■ **Exercise instructions**:
A) In the forum post on hyper-operations, rewrite the paragraph beginning "The problem is that we have not fully analyzed" as a short bulleted list that keeps its main facts.
B) Write out the passage of the forum post on hyper-operations from "Ivars Wrote:........................................" up to and including "like infinity, etc..".
--- Selected passage Enclosed Below ---
Ivars Wrote:........................................
Sometimes I feel that with pentation .......................................
I can not see math as not being possible to close logically while allowing it to develop because of undetermined symbols like infinity, etc..
We are still working to clarify what happens up to the s=4 hyper-operation rank, i.e. at the tetration level. In particular, concerning the "priority to the right" business, we have:
(s=1, addition): a+(a+(a+a)) = a x 4 [bracketing not necessary, add. commutable, associable]
(s=2, multipl.): a.(a.(a.a)) = a ^ 4 [bracketing not necessary, mult. commutable, associable]
(s=3, expon.): a^(a^(a^a)) = a # 4 [bracketing indispensable, exp. non-commutable, non-assoc.]
(s=4, tetrat.): a#(a#(a#a)) = a § 4 [bracketing indispensable, tetr. non-commutable, non assoc.]
Symbol § is provisionally used here for "pentation". However, concerning the same priority business, for s=5 we must also have:
(s=5, pent.): a§(a§(a§a)) = a ç 4 [bracketing indispensable, tetr. non-commutable and non-associable]. Symbol ç means here "hexation". And ... so on.
The problem is that we have not fully analyzed yet the fourth rank level. We need to show that "sexp", "slog" and sroot" are smooth uniquely defined (1- or 2-valued) "functions", before proceeding further. Therefore, we are not ready to "sublime" up to the fifth rank.
Objects like "undeterminations", "infinitesimals" and "infinities" may strongly intervene in the analysis process, but I don't see them as really serius obstacles, if we pay the necessary attention, at this stage. I agree that the study of the hyper-operations, starting from the tetration rank might give new ideas also for a more complete approach to undeterminate and infinite magnitudes. We shall see!
GFR
--- End of Enclosed Selected passage ---
--- Data shown Enclosed Below ---
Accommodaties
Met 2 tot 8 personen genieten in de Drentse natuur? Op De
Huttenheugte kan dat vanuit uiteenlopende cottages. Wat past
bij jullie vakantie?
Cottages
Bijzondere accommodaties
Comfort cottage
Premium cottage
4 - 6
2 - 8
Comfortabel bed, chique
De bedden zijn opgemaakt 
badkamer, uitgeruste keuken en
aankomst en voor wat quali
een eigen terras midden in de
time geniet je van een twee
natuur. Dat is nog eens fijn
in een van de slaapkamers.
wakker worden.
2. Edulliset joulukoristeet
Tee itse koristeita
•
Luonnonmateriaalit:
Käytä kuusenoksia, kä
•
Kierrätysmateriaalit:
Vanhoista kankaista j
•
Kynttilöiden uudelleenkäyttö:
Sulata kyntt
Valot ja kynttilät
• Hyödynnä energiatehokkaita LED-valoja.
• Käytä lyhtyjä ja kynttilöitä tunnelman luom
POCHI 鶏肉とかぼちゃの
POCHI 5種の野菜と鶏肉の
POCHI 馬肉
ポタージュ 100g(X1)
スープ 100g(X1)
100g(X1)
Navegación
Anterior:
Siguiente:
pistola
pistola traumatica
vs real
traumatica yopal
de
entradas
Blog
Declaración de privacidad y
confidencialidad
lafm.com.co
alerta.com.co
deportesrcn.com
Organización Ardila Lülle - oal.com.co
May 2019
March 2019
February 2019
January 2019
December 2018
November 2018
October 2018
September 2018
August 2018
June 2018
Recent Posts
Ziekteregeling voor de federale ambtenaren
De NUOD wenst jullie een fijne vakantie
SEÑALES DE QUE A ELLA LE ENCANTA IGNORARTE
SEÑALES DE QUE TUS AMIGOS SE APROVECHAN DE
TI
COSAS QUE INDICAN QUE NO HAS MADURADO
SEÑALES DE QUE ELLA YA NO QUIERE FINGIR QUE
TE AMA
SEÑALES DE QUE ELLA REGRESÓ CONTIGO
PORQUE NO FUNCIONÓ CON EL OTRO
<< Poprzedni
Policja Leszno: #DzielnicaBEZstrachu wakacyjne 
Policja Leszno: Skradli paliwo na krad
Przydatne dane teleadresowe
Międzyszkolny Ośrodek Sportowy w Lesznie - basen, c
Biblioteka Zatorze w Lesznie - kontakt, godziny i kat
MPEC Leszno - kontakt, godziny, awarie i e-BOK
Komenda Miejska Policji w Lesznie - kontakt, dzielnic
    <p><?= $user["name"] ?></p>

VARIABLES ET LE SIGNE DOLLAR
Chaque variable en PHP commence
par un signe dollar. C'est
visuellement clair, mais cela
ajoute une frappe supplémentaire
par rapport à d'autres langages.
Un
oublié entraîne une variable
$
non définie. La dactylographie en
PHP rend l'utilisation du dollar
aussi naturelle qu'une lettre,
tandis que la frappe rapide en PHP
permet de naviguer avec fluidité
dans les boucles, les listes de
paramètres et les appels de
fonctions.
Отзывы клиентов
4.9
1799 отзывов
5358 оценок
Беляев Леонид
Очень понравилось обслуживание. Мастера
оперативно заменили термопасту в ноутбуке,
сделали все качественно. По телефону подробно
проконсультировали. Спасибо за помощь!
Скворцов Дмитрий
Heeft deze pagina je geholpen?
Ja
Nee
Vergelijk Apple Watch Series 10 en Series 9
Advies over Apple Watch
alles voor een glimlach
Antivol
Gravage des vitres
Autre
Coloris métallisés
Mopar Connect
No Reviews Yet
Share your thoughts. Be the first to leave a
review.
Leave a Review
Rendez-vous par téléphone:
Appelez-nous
--- End of Enclosed Data shown ---
■ **Outputs in order**:
A)
- The fourth rank level has not yet been fully analyzed.
- It must first be shown that "sexp", "slog" and "sroot" are smooth, uniquely defined (1- or 2-valued) functions.
- Until then, moving up to the fifth rank is not possible.

B)
Ivars Wrote:........................................
Sometimes I feel that with pentation .......................................
I can not see math as not being possible to close logically while allowing it to develop because of undetermined symbols like infinity, etc..